Trump attorneys ask House Republicans to bail him out of classified documents mess
Donald Trump's lawyers are asking House Republicans to bail him out of the Department of Justice investigation into his mishandling of classified documents, according to a report Thursday.
Trump attorneys Timothy Parlatore, John Rowley and James Trusty sent a letter to House Intelligence Committee chairman Mike Turner (R-OH) asking for the GOP-led House of Representatives to take over the federal investigation, reported The Independent.
“[The Department of Justice is] not the appropriate agency to conduct investigations pertaining to the mishandling or spillage of classified material,” Trump's attorneys wrote to the GOP lawmaker. "[This investigation] is antithetical to the principles of a fair and impartial search for the truth”.
“[It is] abundantly clear through this investigation that the institutional practice and procedures within the White House for the handling of classified materials drastically differ from the long-established standard operating procedures employed by various agencies of the intelligence community as well as the U.S. military,” the attorneys added.
The Justice Department routinely investigates unauthorized retention or distribution of material related to national security, but the former president's lawyers asked for a "legislative solution" to halt the "ham-handed criminal investigations of matters that are inherently not criminal."
The National Archives had sought the return of those documents from Trump for months before the Department of Justice sought and then executed a search warrant at his Mar-a-Lago home, but the ex-president's attorneys complained that federal investigators had misled the federal magistrate who granted the request.
“[The Justice Department] needlessly ratcheted up the adversarial nature of the matter, resulting in a waste of time and resources and a disturbing loss of public trust. This serves no legitimate purpose, as DOJ’s actions further erode constitutional rights while blindly compromising its own ability to provide a comprehensive account of what happened,” the attorneys wrote.

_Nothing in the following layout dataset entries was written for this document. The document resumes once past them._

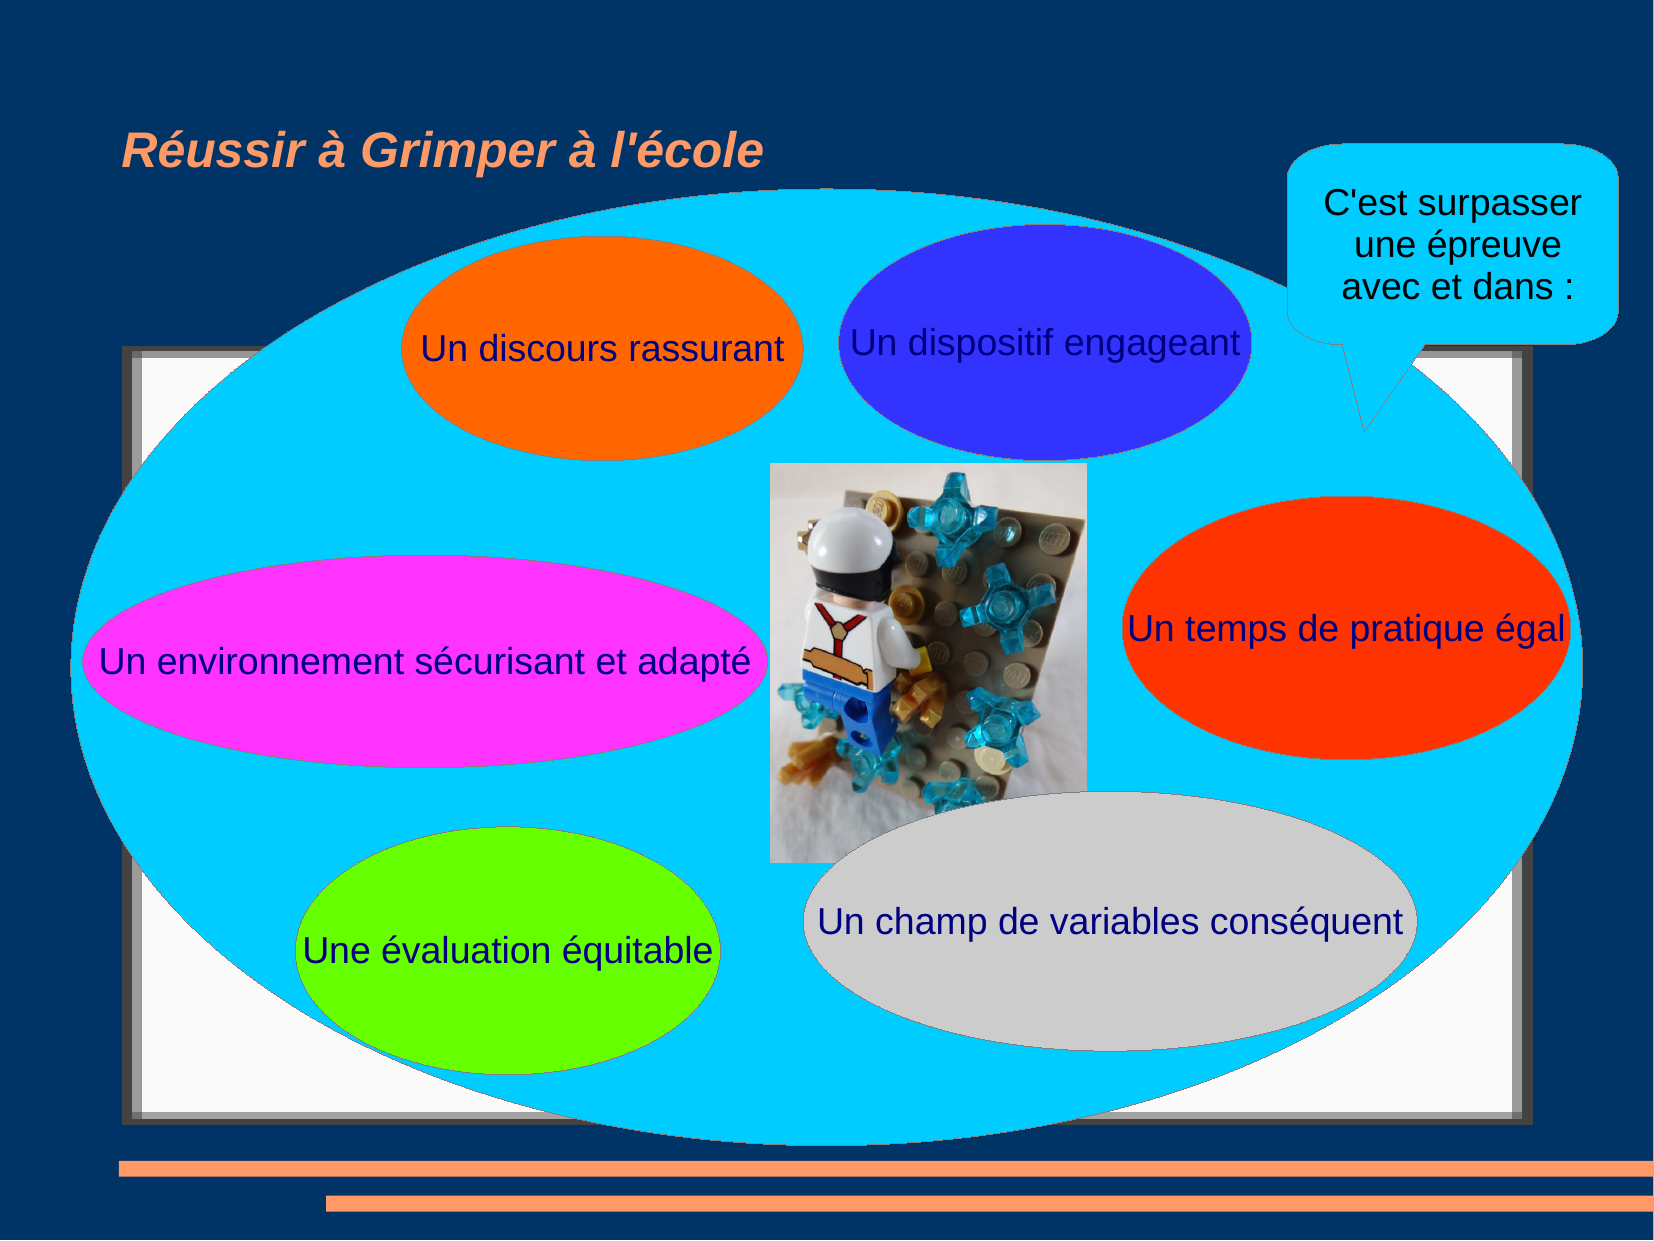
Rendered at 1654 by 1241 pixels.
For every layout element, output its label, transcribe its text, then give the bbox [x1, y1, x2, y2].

text_box Un champ de variables conséquent [803, 791, 1418, 1052]
text_box [70, 188, 1583, 1146]
text_box Un environnement sécurisant et adapté [82, 555, 768, 768]
text_box Un dispositif engageant [838, 224, 1252, 461]
title Réussir à Grimper à l'école [121, 46, 1534, 254]
text_box Un discours rassurant [401, 236, 804, 461]
text_box Une évaluation équitable [295, 826, 721, 1075]
picture [771, 464, 1086, 862]
text_box C'est surpasser une épreuve avec et dans : [1287, 143, 1619, 432]
text_box Un temps de pratique égal [1122, 496, 1571, 760]
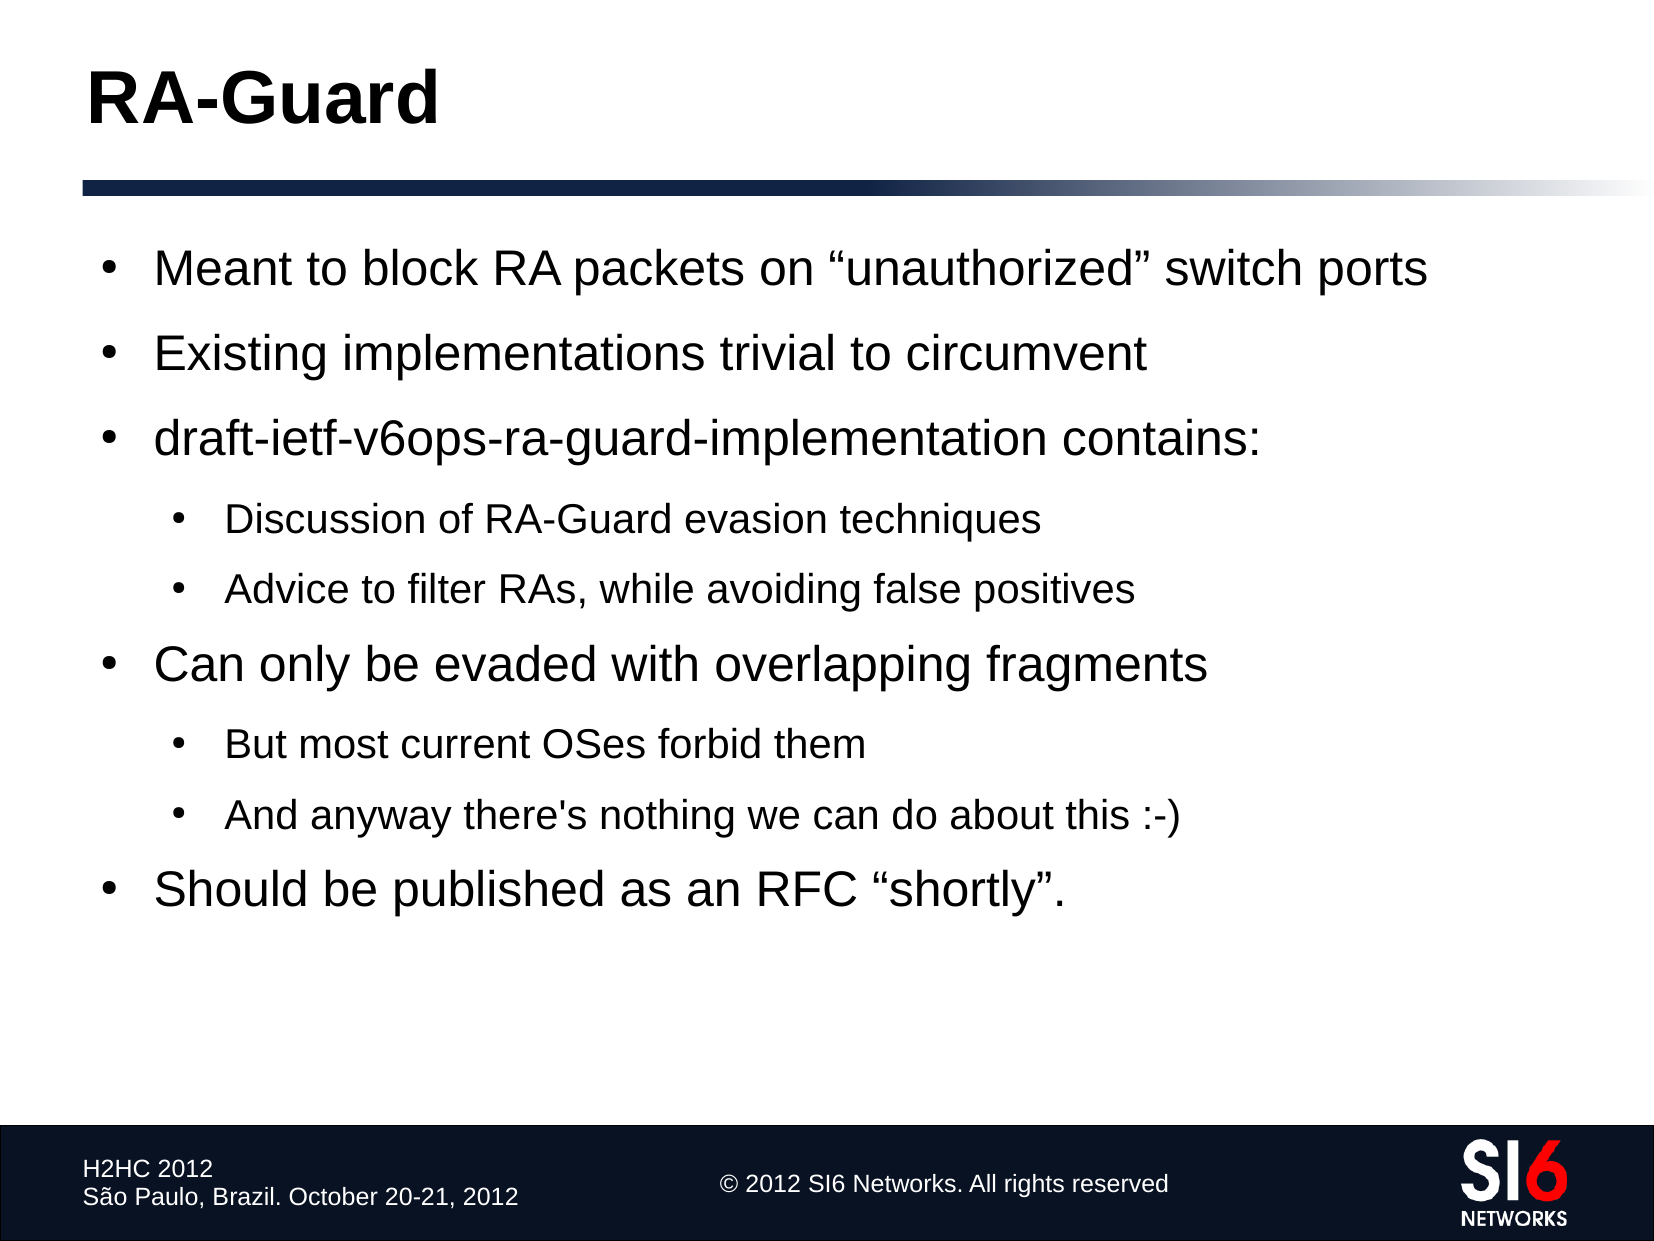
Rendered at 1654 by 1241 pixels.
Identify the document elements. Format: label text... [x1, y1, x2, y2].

list Meant to block RA packets on “unauthorized” switch ports Existing implementations trivial to circumvent draft-ietf-v6ops-ra-guard-implementation contains: Discussion of RA-Guard evasion techniques Advice to filter RAs, while avoiding false positives Can only be evaded with overlapping fragments But most current OSes forbid them And anyway there's nothing we can do about this :-) Should be published as an RFC “shortly”. [82, 240, 1571, 1059]
title RA-Guard [86, 30, 1576, 166]
picture [1461, 1139, 1567, 1226]
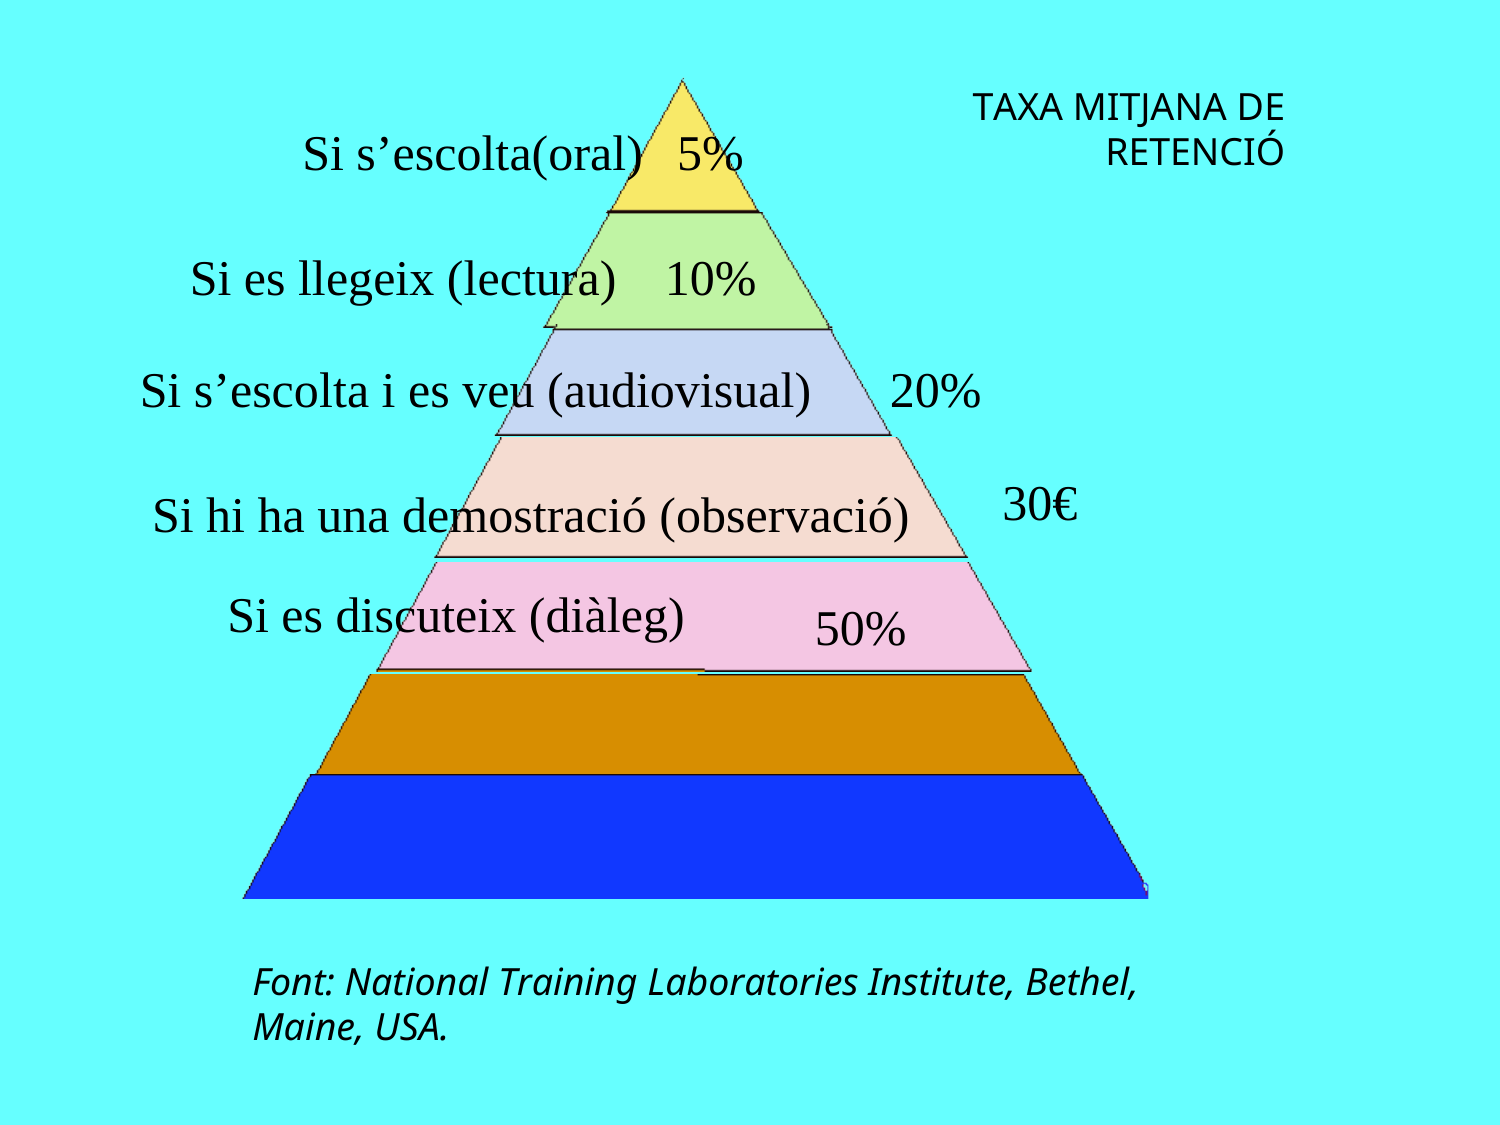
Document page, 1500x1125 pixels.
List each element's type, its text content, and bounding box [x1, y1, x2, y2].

text_box TAXA MITJANA DE RETENCIÓ [875, 74, 1301, 181]
text_box 50% [799, 587, 963, 663]
picture [450, 426, 971, 436]
picture [362, 562, 1069, 672]
text_box Si es discuteix (diàleg) [212, 574, 963, 651]
text_box 5% [662, 112, 801, 188]
picture [487, 188, 971, 349]
text_box Si s’escolta(oral) [287, 112, 662, 188]
picture [225, 674, 1157, 899]
text_box Si hi ha una demostració (observació) [137, 474, 938, 551]
text_box Font: National Training Laboratories Institute, Bethel, Maine, USA. [237, 949, 1238, 1056]
picture [399, 437, 991, 558]
picture [575, 62, 789, 112]
text_box 20% [875, 349, 1013, 426]
text_box 30€ [987, 462, 1113, 538]
text_box Si s’escolta i es veu (audiovisual) [125, 349, 875, 426]
text_box 10% [650, 237, 788, 313]
text_box Si es llegeix (lectura) [174, 237, 638, 349]
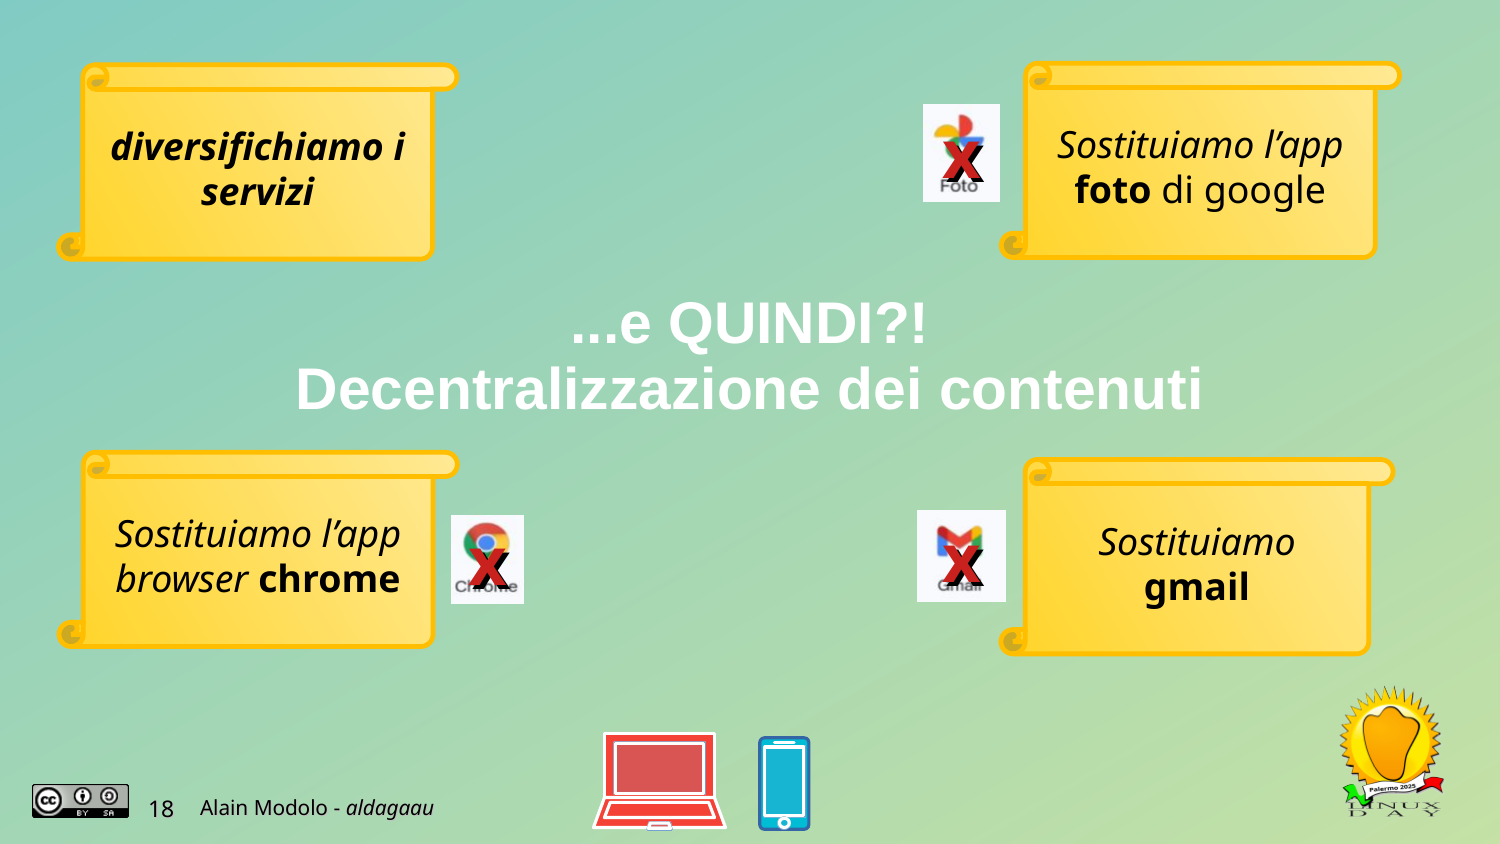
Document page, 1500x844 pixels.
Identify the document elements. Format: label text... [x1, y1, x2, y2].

text_box [759, 737, 809, 830]
text_box [593, 733, 726, 829]
text_box Sostituiamo gmail [1015, 459, 1394, 654]
picture [32, 784, 129, 818]
picture [917, 510, 1006, 603]
title ...e QUINDI?! Decentralizzazione dei contenuti [234, 236, 1266, 477]
text_box Sostituiamo l’app foto di google [1017, 63, 1400, 258]
picture [1233, 670, 1500, 844]
text_box diversifichiamo i servizi [72, 64, 457, 260]
picture [923, 104, 1000, 202]
picture [451, 515, 524, 604]
text_box Sostituiamo l’app browser chrome [75, 452, 458, 647]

“From the inception of this matter, rather than working cooperatively to ensure the return of all marked documents and correct any procedural failures, the DOJ team chose a path of aggressive combativeness," they added. "In doing so, it compromised the evidence, constitutional rights, and, in many instances, the professional ethics of its prosecutors. It has sought to criminalize a civil matter, pursue an unprecedented investigation of a former President while bristling at transparency, and is desperately seeking to justify its abominable conduct."